Abstract
People often talk about musical pitch using spatial metaphors. In English, for instance, pitches can be “high” or “low” (i.e., height-pitch association), whereas in other languages, pitches are described as “thin” or “thick” (i.e., thickness-pitch association). According to results from psychophysical studies, metaphors in language can shape people’s nonlinguistic space-pitch representations. But does language establish mappings between space and pitch in the first place, or does it only modify preexisting associations? To find out, we tested 4-month-old Dutch infants’ sensitivity to height-pitch and thickness-pitch mappings using a preferential-looking paradigm. The infants looked significantly longer at cross-modally congruent stimuli for both space-pitch mappings, which indicates that infants are sensitive to these associations before language acquisition. The early presence of space-pitch mappings means that these associations do not originate from language. Instead, language builds on preexisting mappings, changing them gradually via competitive associative learning. Space-pitch mappings that are language-specific in adults develop from mappings that may be universal in infants.
Does a cake taste yellow? Or does a tone played by a trumpet sound scarlet? For some people they do. Yet synesthesia, a condition in which stimulation of one sensory modality induces systematic perceptual experiences in another modality, is relatively rare. Other types of cross-modal associations, however, can be found in nonsynesthetes as well, especially in the domain of musical pitch (Spence, 2011). Psychophysical studies have shown that adults and children without synesthesia associate higher pitches with sharper edges (Marks, 1987; Parise & Spence, 2009), lighter color (Hubbard, 1996; Marks, 1989; Melara, 1989), and positions higher in space (Ben-Artzi & Marks, 1995; Evans & Treisman, 2010).
Even infants seem to be sensitive to some of these associations (Haryu & Kajikawa, 2012; Jeschonek, Pauen, & Babocsai, 2012; Wagner, Winner, Cicchetti, & Gardner, 1981; Walker et al., 2010). In a preferential-looking task, 3- to 4-month-olds preferred congruent trials in which visuospatial height and pitch corresponded (Walker et al., 2010). That is, infants looked longer at a ball moving upward when it was accompanied by a rising pitch than when it was accompanied by a falling pitch. Although the early presence of cross-modal associations has led some researchers to conclude that these mappings are probably innately hardwired in the brain (Mondloch & Maurer, 2004), others point out that they change during the course of development (Marks, Hammeal, & Bornstein, 1987; Smith & Sera, 1992). Metaphorical language, in particular, is one factor that may alter cross-modal pitch associations (e.g., Martino & Marks, 1999).
Empirical support for the influence of language on space-pitch associations comes from cross-linguistic psychophysical studies. Whereas languages such as English and Dutch encode pitch in terms of height, other languages, such as Farsi, Turkish, and Zapotec (spoken in Mexico), use a thickness metaphor: High-frequency pitches are described as thin, and low-frequency pitches are described as thick (Shayan, Ozturk, & Sicoli, 2011). In a prior study, we (Dolscheid, Shayan, Majid, & Casasanto, 2013) tested whether these different linguistic metaphors influenced nonlinguistic space-pitch associations. Dutch and Farsi participants were asked to reproduce (i.e., sing back) musical pitches they heard in the presence of irrelevant spatial information (i.e., lines varying in either height or thickness). Dutch speakers’ pitch estimates were modulated by spatial height, but not thickness. Conversely, Farsi speakers’ pitch estimates were modulated by spatial thickness, but not height. In summary, nonlinguistic space-pitch associations followed language-specific metaphors, thus demonstrating that cross-modal pitch representations can be affected by language.

• Data excerpts:
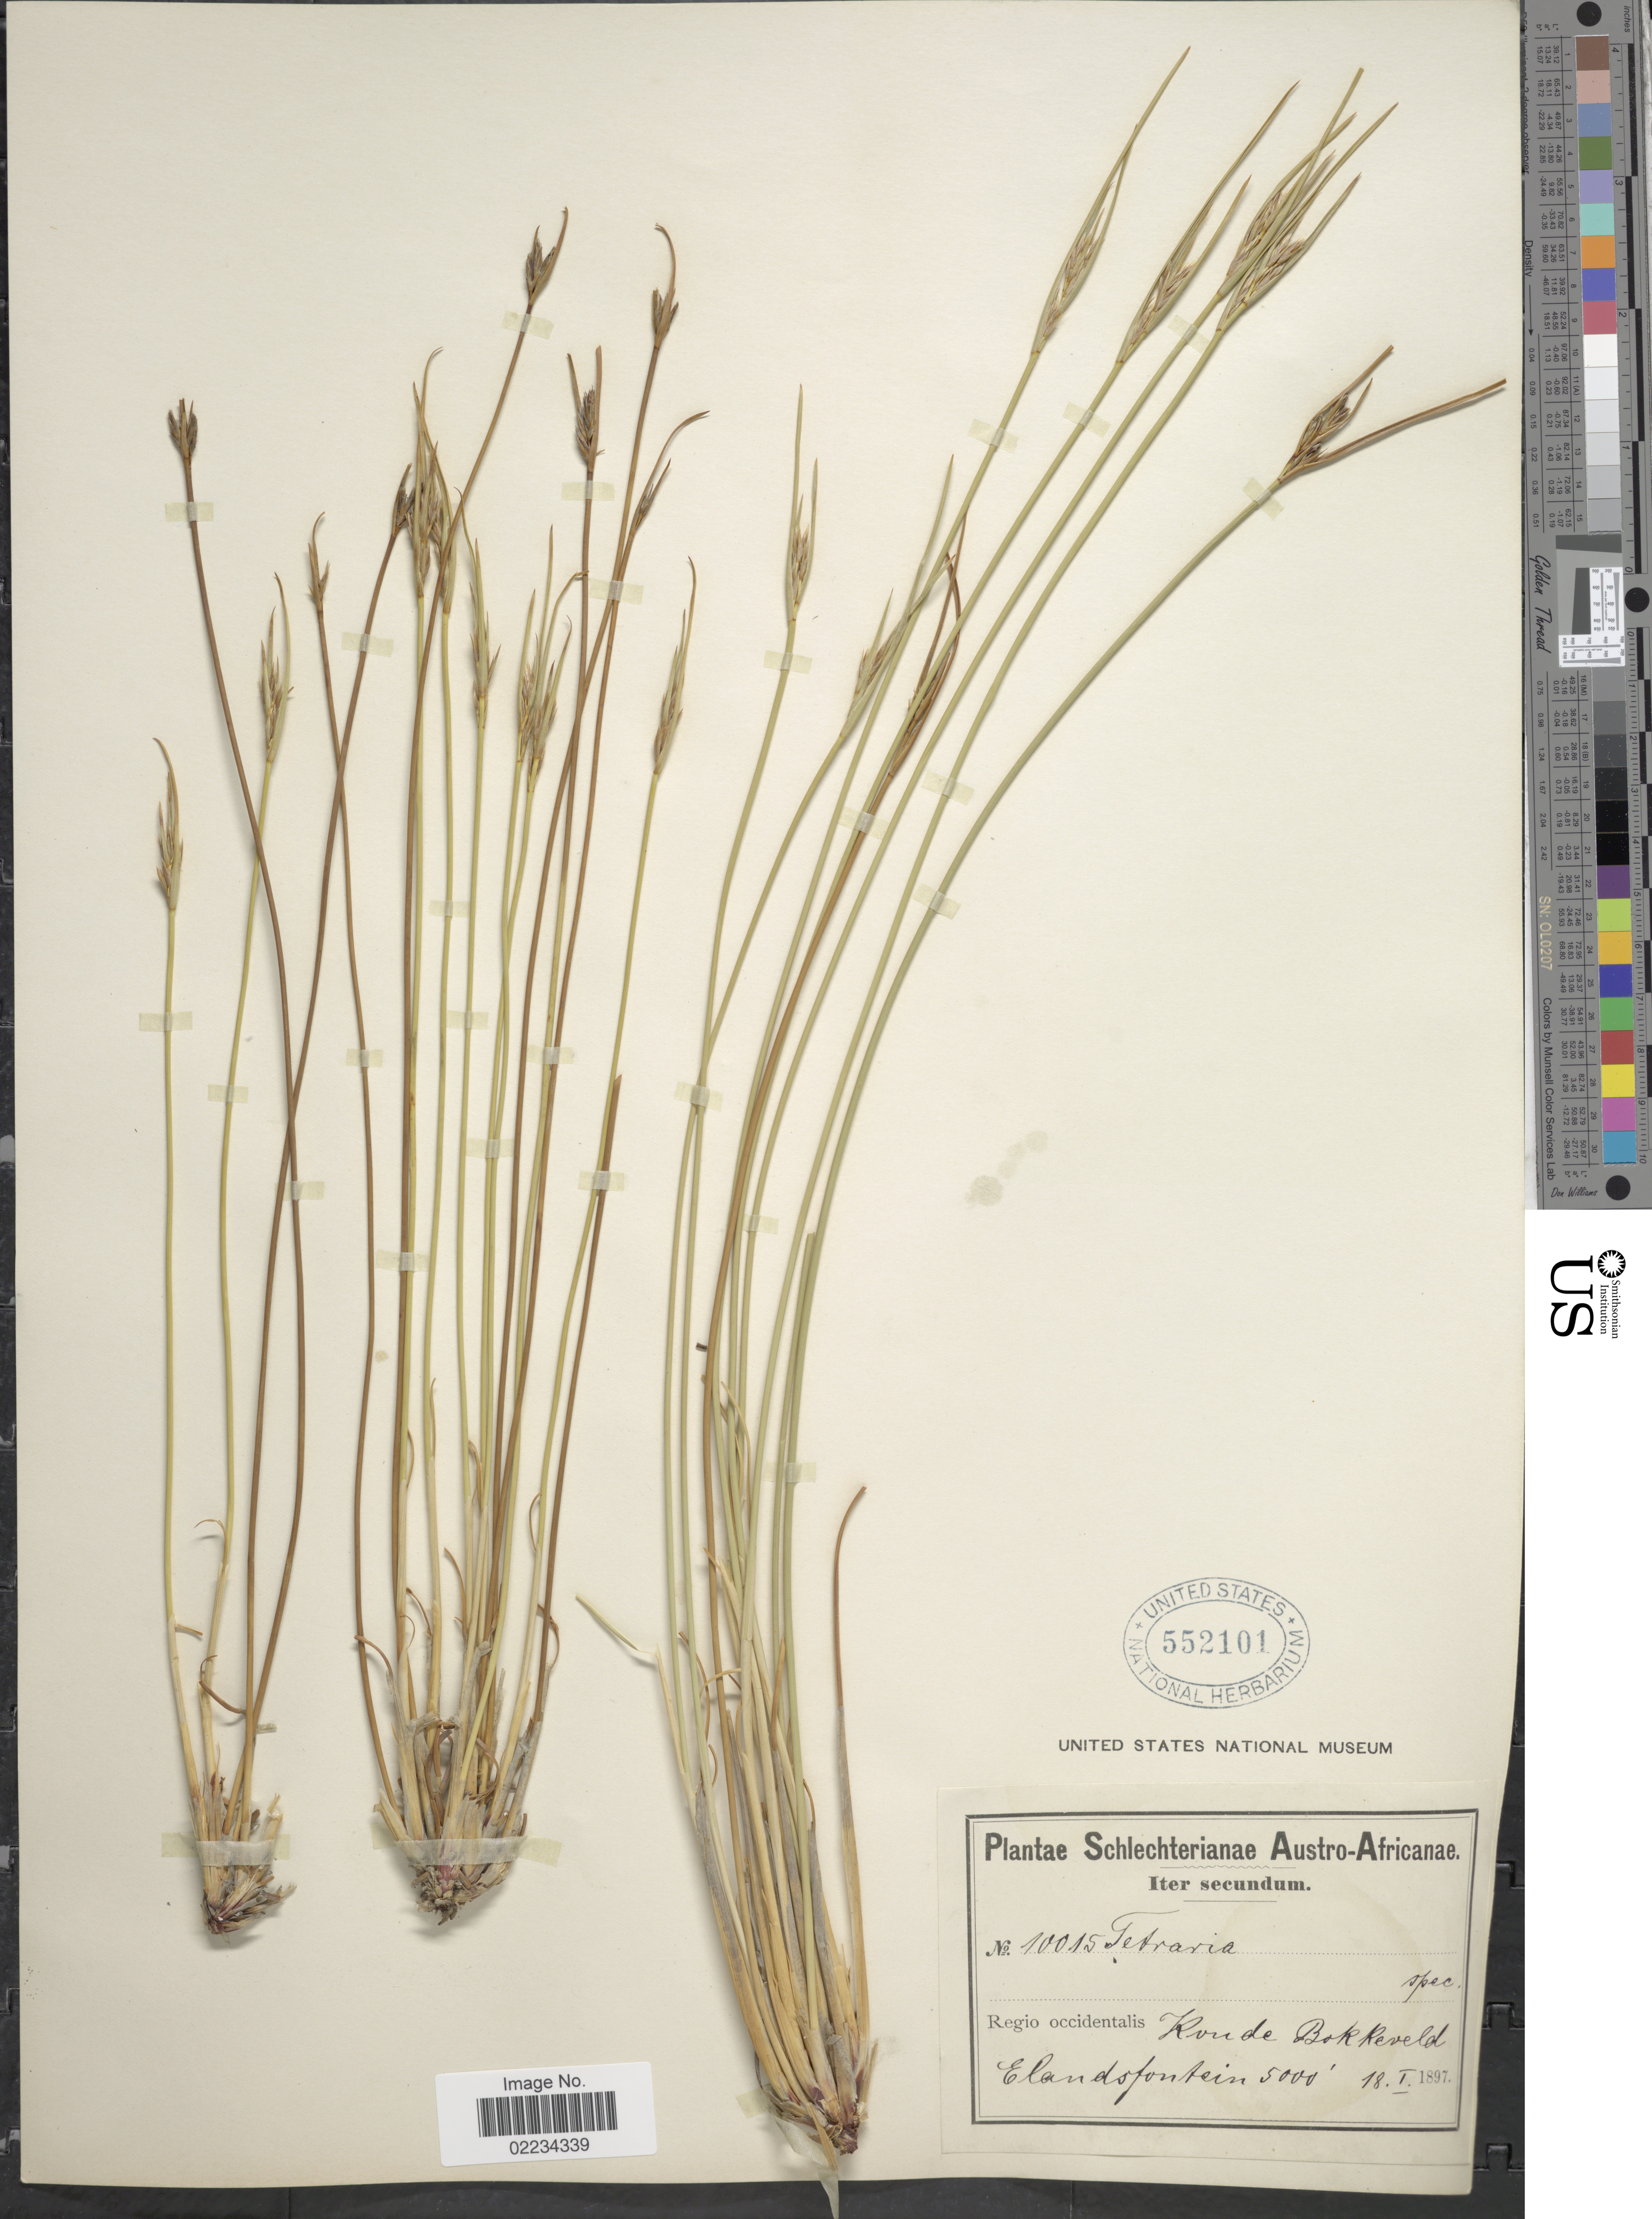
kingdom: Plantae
==
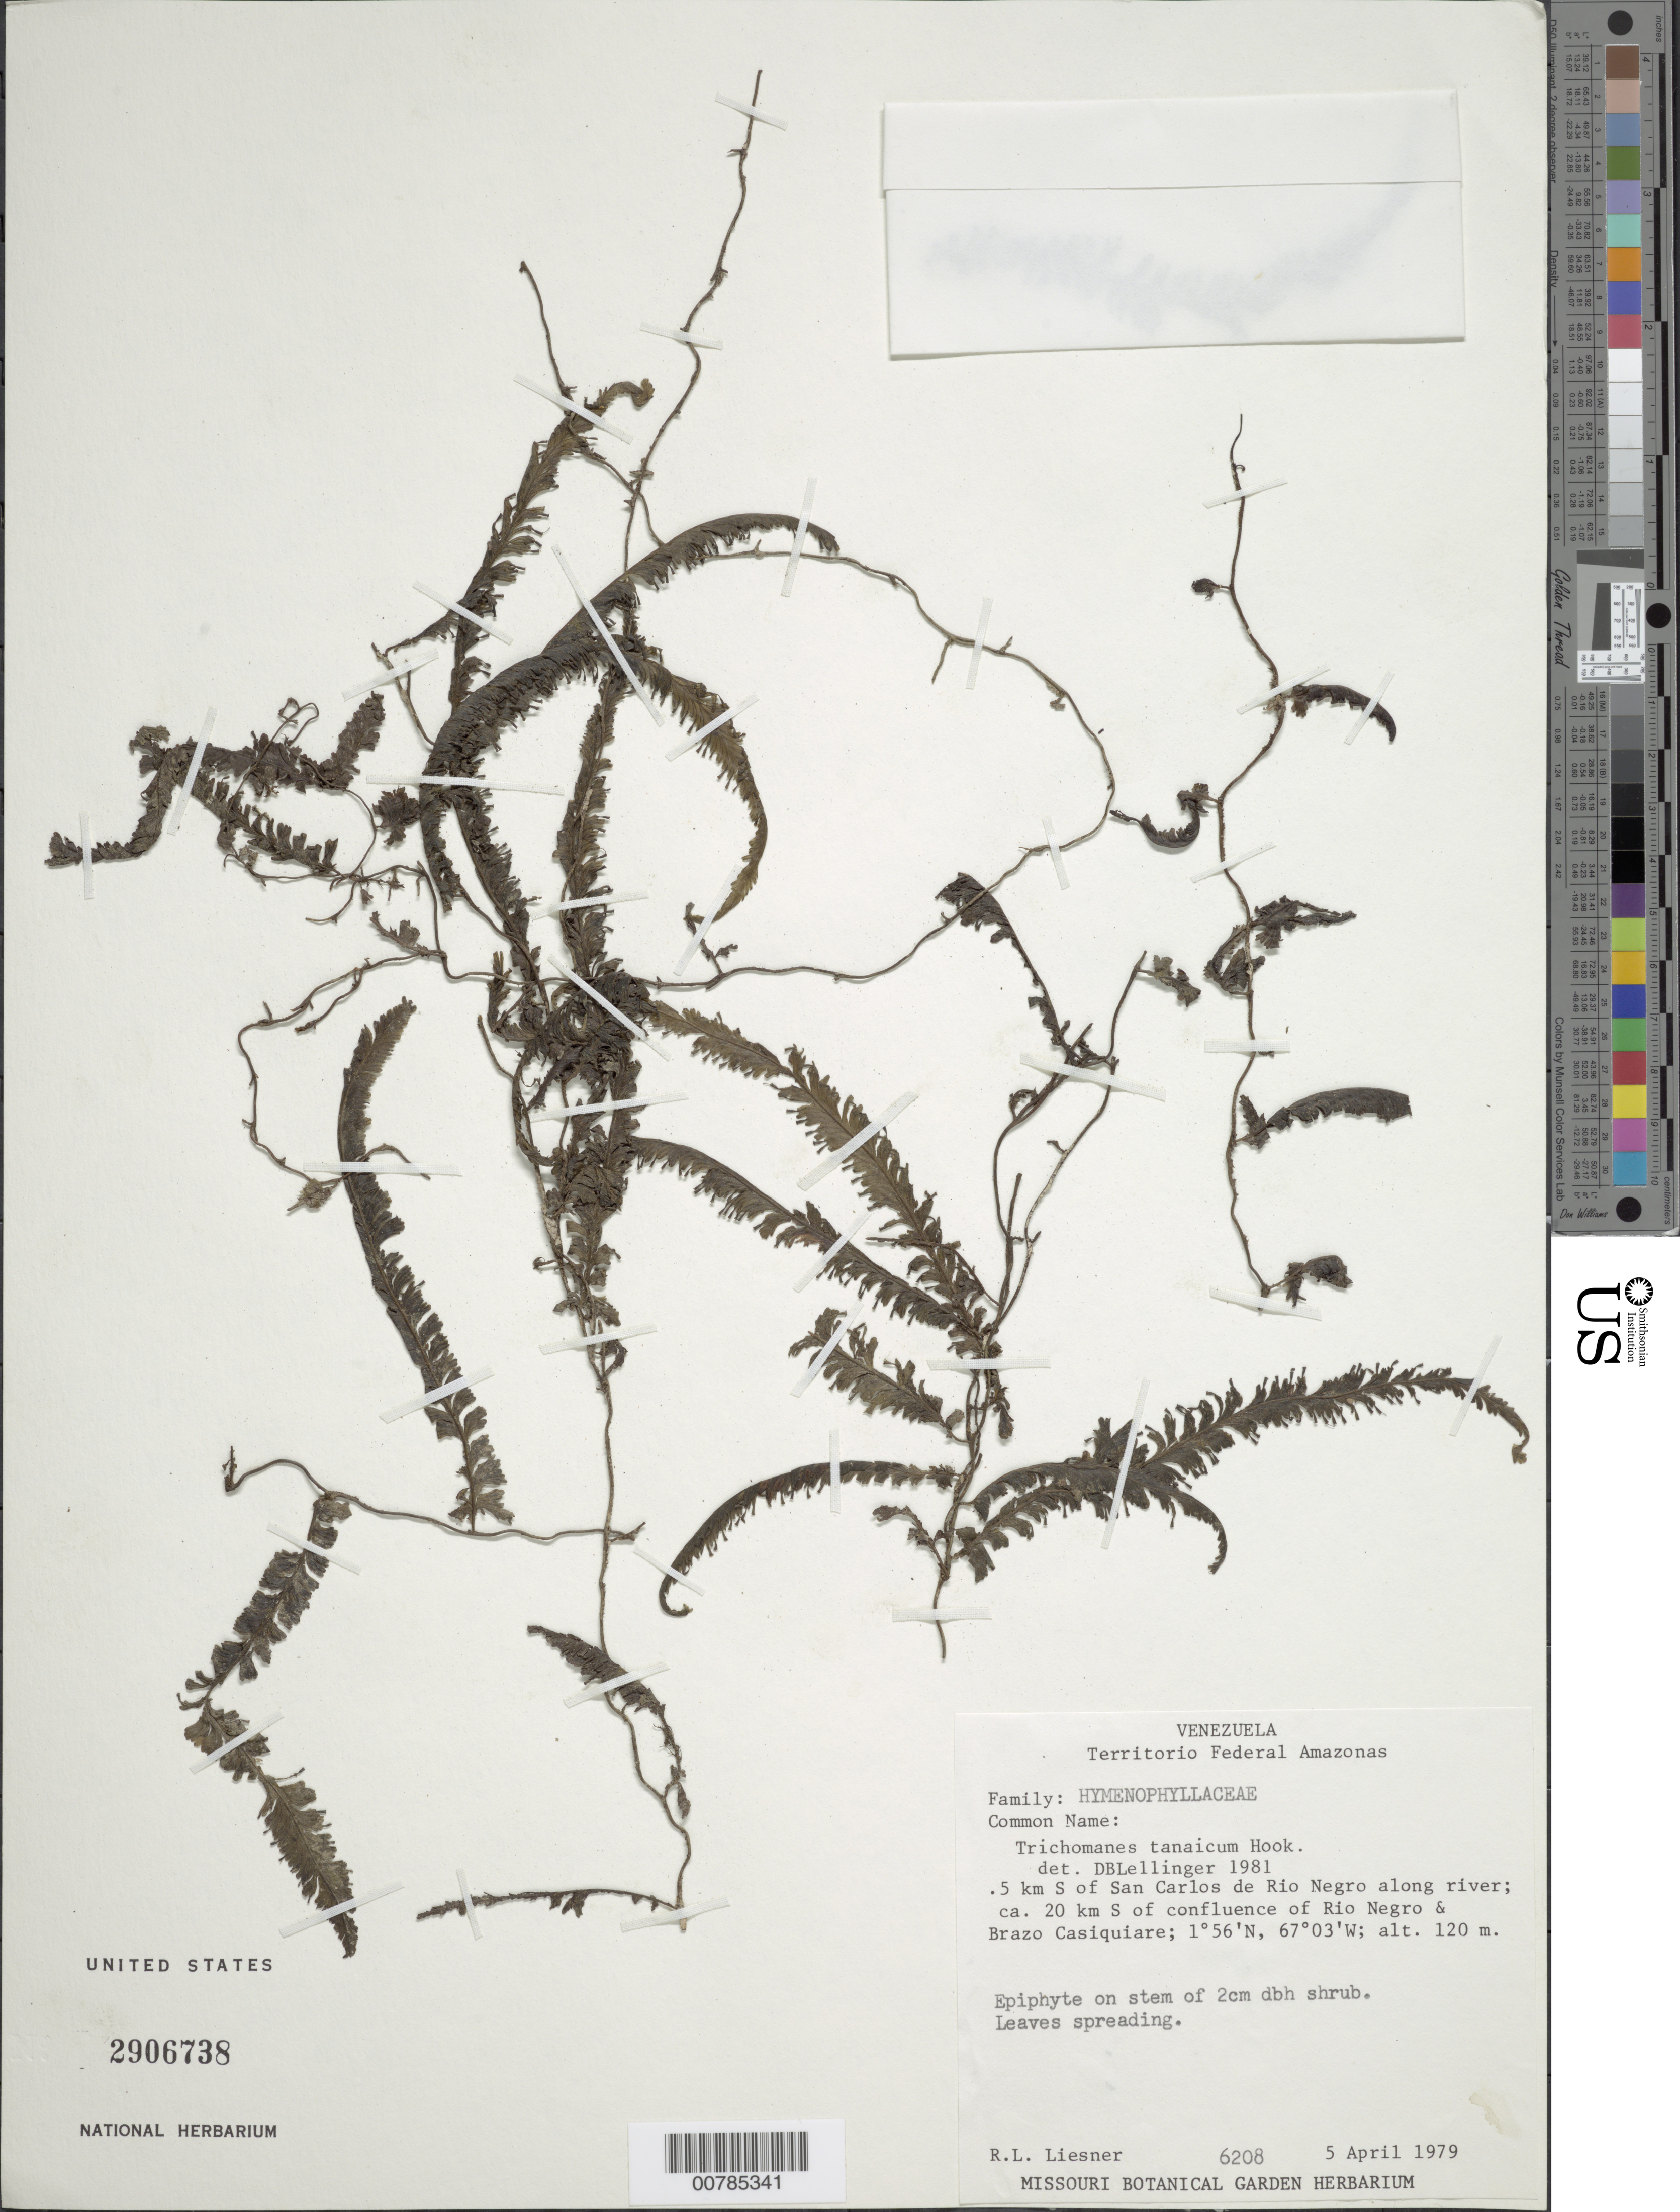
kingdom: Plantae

• Task details: Please answer from the passage on pitch metaphors: how old were the Dutch infants tested for height-pitch and thickness-pitch mappings?

• Result for this exercise: They were 4 months old.